Feeding Frenzy

Restaurants opening, closing and pending

Published: Dec 13, 2006

>> NOW SEATING

ChriStevens
901 South St., 215-238-0144

ChriStevens founder Christine Fischer took over this premo spot in late October, steadily building it up to accomodate chef LaChelle Coats' Mediterranean/Italian fusion. (They're currently installing a brick pizza oven.) Fischer, who ran Center City's Tea House (later the Pasta Bowl), has been catering on the Main Line since last May.

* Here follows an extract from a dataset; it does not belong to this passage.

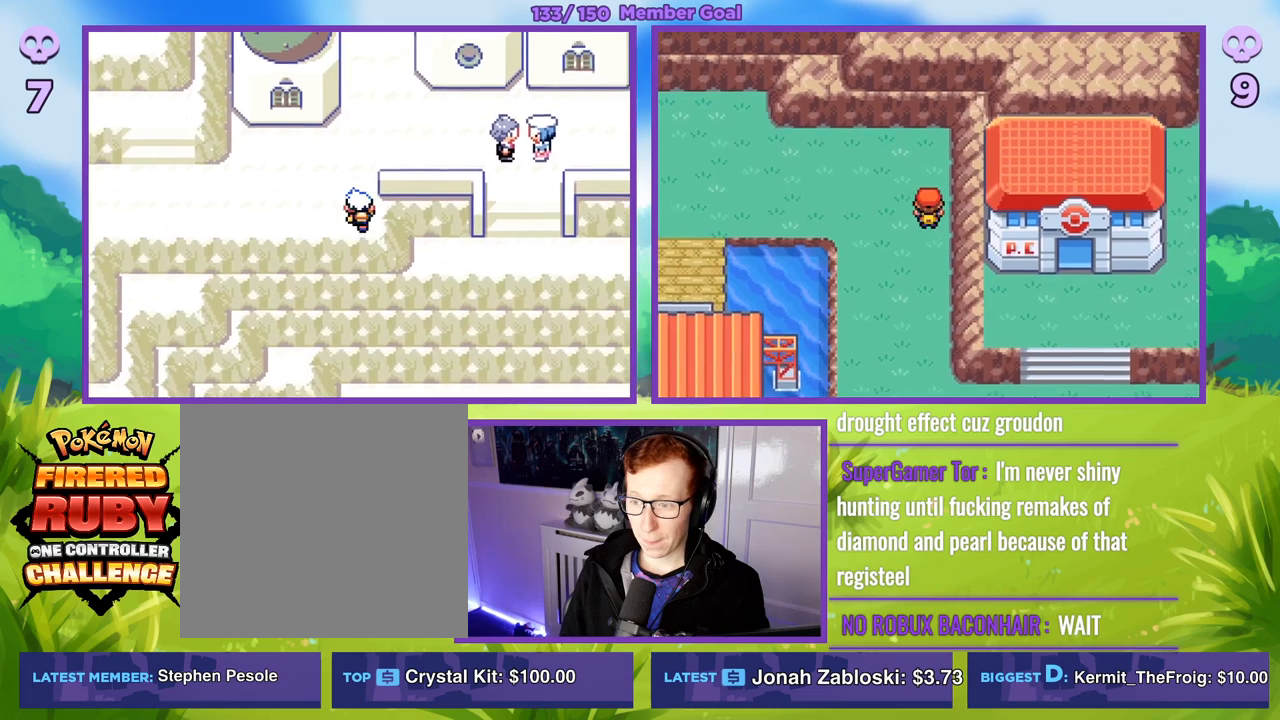
{"buttons": ["B"], "left_stick": "right", "right_stick": "center", "events": [[150, "left_stick", "right"]]}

The name's a tribute to Fischer's brother/business partner Steven, who passed away in 2001. Bite This: Coats' baked brie is stuffed with dried cranberries and raspberry preserves, then topped wi th apricot preserves, brown sugar, honey and Triple Sec sauce.

Blackfish
119 Fayette St., Conshohocken, 610-397-0888

Open for around six weeks, this 50-seat BYO is owned and operated by caterer Charles "Chip" Roman, who's put in time at both Le Bec-Fin and Vetri. (Le Bec alum Jeff Power's also in the kitchen.) Diners who are familiar with previous tenant Maya Bella should note the change in atmosphere: The former restaurant was so dark, people ordered by flashlight. (No joke.) Blackfish's well-lit New American menu will change weekly. Bite This: The lunchtime chicken pot pie, baked in a homemade puff pastry, was recently plugged on Preston & Steve.

>> WAITING LIST

PTG Restaurant and Catering
6813 Ridge Ave.

Gil Chavez and Mauricio Degeronimi will have this 55-seater ready by early January. The duo will open in the same building that houses its operational facilities; Chavez says the French/Italian menu will feature escargot, duck breast and tuna tartar. Bite This: Chavez is known for his four-cheese ravioli (fontina, Gorgonzola, Parmesan-Reggiano and bel paese).

>> LITTLE VITTLES

Rittenhouse's Snackbar (253 S. 20th St., 215-545-5655) now opens for lunch at 1 p.m. PhillySnackbar.com coming soon.

Patrick Feury of Nectar (1091 Lancaster Ave., Berwyn, 610-725-9000) recently unveiled complementary "Yin and Yang" plates. Check the scallop ceviche and chili lime ice paired with baked scallop, truffles and wild mushrooms. So Zen.